Como tantos días, Lola sentada en la estación y desde el andén, recorría mil sitios distintos donde le gustaría ir. No se proponía subir a ningún tren, simplemente le gustaba estar allí. Siempre se acompañaba de algún libro, donde su imaginación volaba a través de sus páginas impresas.
Ella sabía trasladarse tanto a una playa de agua azul turquesa, hasta el paisaje más arbolado de cualquier bosque.
Con solo su pensamiento y cualquier sitio o país que leyera en el libro, tenía un sinfín de experiencias.
Gracias a su gran fantasía nunca acababan mal, al contrario.
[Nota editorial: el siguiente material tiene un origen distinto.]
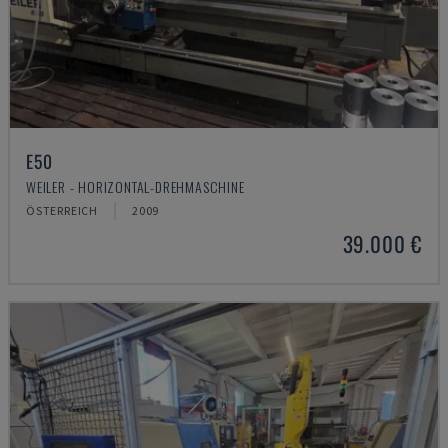
E50
WEILER - HORIZONTAL-DREHMASCHINE
ÖSTERREICH
2009
39.000 €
Era muy fácil viajar así y cuando volvía a la realidad, aun sabiendo que era muy difícil llevarla a cabo, la llenaba de dicha.
Se alimentaba de las prisas de los verdaderos viajeros, transitando a su alrededor, portando equipajes y bolsas, hacía suya la intranquilidad que a veces mostraban, así como de la alegría de sus rostros bromeando entre ellos.
Cuanta más algarabía reinaba en el andén y más tumulto de gente se concentraba, más gozaba ella de sus fantásticas aventuras.
Sabiendo que solo habitaban dentro de su cabeza y en la tripa de sus libros, para Lola, era su más preciada riqueza.